On the other hand, there's no denying that France has plenty of money and they can't even figure out that they should get a cleaning crew in every month or so to do things like dust, clean the windows, repaint, pave the parking lot, or sweep the courtyard.  Versailles' state of maintenance is (not to put too fine a point on it) atrocious.
Norene and I took a tour of the Queen's chambers.  The tour guide would unlock each room with a big, ornate key to let us in.  As we left each room through another door, an older lady acting as rear-guard would lock the entry-doors behind us.  The French like to keep things closed even if it causes a little chaos.  At the Arc de Triomphe where I took that picture of the Eiffel Tower [a139] there are two staircases, one for 'up', one for 'down', yet when we were ready to leave we discovered that the 'down' staircase was closed.  At some point they stop letting people up and then they only need one staircase, right?  Sounds too reasonable until you realize that it would be far simpler just to close the 'up' staircase.  If you leave at exactly the right time, you must go down the 'up' staircase while people are still trying to use it to go up.
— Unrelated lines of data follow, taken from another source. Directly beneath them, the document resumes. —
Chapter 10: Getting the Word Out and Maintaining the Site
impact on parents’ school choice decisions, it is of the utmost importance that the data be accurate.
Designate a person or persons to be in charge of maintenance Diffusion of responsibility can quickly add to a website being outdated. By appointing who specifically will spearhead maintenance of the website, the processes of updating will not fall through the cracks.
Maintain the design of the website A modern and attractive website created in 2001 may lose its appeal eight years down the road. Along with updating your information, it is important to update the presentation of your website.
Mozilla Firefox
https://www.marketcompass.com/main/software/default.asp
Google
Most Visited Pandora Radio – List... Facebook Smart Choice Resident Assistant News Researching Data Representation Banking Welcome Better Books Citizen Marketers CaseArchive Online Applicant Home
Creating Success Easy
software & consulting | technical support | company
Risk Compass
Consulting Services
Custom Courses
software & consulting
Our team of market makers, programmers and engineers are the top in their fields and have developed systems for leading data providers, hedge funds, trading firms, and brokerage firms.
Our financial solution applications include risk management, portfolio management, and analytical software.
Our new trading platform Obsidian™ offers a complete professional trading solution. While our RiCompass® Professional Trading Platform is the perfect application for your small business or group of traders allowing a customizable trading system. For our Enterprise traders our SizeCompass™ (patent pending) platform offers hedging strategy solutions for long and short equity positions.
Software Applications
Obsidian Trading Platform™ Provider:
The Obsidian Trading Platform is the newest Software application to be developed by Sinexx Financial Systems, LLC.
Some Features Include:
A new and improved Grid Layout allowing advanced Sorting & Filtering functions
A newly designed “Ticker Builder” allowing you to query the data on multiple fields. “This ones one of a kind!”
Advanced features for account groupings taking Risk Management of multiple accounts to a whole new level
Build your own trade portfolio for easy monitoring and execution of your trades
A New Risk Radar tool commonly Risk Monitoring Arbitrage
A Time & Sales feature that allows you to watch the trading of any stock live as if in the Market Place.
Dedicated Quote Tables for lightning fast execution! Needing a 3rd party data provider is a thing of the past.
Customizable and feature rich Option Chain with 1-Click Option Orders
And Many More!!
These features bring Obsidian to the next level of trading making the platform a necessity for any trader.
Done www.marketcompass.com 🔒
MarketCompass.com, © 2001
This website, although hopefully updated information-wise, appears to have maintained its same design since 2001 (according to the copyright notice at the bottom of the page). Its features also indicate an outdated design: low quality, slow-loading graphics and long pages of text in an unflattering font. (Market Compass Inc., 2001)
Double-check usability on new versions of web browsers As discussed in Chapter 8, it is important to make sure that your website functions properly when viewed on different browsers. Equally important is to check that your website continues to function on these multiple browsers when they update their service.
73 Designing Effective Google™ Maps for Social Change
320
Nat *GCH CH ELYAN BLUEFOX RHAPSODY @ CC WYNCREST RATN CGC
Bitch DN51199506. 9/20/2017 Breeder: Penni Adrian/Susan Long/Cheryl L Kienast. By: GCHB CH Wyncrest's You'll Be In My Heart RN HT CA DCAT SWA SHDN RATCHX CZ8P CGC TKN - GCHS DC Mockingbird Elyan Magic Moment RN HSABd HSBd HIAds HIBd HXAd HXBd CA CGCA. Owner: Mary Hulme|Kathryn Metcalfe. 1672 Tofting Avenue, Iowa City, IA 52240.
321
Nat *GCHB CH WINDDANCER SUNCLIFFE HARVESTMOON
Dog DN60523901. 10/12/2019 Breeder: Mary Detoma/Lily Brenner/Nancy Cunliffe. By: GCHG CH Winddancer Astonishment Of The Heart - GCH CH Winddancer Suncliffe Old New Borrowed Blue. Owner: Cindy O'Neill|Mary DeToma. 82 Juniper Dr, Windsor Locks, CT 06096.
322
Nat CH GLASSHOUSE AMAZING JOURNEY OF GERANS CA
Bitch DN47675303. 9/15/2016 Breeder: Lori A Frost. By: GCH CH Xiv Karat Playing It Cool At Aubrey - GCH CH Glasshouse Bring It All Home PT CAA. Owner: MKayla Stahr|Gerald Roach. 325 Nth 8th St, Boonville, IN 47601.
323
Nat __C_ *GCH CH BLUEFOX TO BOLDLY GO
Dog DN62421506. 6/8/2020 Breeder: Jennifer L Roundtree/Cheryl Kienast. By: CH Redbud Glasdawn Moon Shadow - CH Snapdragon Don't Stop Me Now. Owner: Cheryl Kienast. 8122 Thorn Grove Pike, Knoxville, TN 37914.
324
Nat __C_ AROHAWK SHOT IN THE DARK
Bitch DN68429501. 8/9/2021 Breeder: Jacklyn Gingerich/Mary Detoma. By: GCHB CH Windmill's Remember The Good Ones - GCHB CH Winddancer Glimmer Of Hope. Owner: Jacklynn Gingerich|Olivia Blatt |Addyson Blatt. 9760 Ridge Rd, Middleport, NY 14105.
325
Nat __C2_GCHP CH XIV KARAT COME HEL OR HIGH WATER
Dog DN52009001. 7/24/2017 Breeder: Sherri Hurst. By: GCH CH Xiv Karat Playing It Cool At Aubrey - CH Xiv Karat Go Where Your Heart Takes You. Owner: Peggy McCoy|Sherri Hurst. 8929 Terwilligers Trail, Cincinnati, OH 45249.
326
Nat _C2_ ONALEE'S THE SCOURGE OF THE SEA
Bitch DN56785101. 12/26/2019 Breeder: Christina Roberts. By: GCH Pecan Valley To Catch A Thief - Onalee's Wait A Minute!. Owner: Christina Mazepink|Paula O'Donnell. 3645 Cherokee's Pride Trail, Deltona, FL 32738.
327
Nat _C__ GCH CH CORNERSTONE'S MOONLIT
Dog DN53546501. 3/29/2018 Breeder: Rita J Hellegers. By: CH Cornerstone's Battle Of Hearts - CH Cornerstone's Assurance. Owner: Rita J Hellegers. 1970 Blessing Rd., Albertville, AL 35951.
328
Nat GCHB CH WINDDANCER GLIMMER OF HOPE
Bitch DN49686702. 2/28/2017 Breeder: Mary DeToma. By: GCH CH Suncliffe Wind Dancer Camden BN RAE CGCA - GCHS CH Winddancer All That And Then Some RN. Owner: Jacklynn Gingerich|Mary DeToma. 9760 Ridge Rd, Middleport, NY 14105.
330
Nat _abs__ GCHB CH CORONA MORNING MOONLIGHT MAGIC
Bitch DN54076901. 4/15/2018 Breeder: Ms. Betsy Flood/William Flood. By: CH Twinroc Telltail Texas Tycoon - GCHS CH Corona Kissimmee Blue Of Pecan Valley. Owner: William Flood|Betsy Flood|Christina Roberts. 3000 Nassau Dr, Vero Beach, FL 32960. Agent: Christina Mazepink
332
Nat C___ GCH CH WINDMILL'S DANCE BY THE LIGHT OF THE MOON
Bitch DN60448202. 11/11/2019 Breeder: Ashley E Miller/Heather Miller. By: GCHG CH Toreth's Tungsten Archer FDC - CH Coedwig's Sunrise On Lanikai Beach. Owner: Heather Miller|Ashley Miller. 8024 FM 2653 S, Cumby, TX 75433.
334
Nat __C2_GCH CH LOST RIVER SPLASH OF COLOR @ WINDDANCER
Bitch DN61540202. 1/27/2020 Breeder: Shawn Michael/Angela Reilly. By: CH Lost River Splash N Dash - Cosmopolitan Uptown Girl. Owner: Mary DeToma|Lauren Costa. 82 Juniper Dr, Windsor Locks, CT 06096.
Norene is standing in front of the Gardens at Versailles.  To give you an idea of the scale, the canal you can see stretching away into the distance is 1/2 mile from end-to-end and it's about a 1/2 mile away.  About halfway down the canal you can see arms branching off to right and left; those are the start of another canal also 1/2 mile from end-to-end; it's a large "+" where you can row to your heart's content as the people on those little dots are doing.  The Gardens are about the size of New York's Central Park.
Directly above Norene's head running alongside the canal you will see what looks like a neatly manicured tree-height hedge.  [a182] is a close up of a path like that.  Ah!  Now I get it...  they spend all their money on gardeners!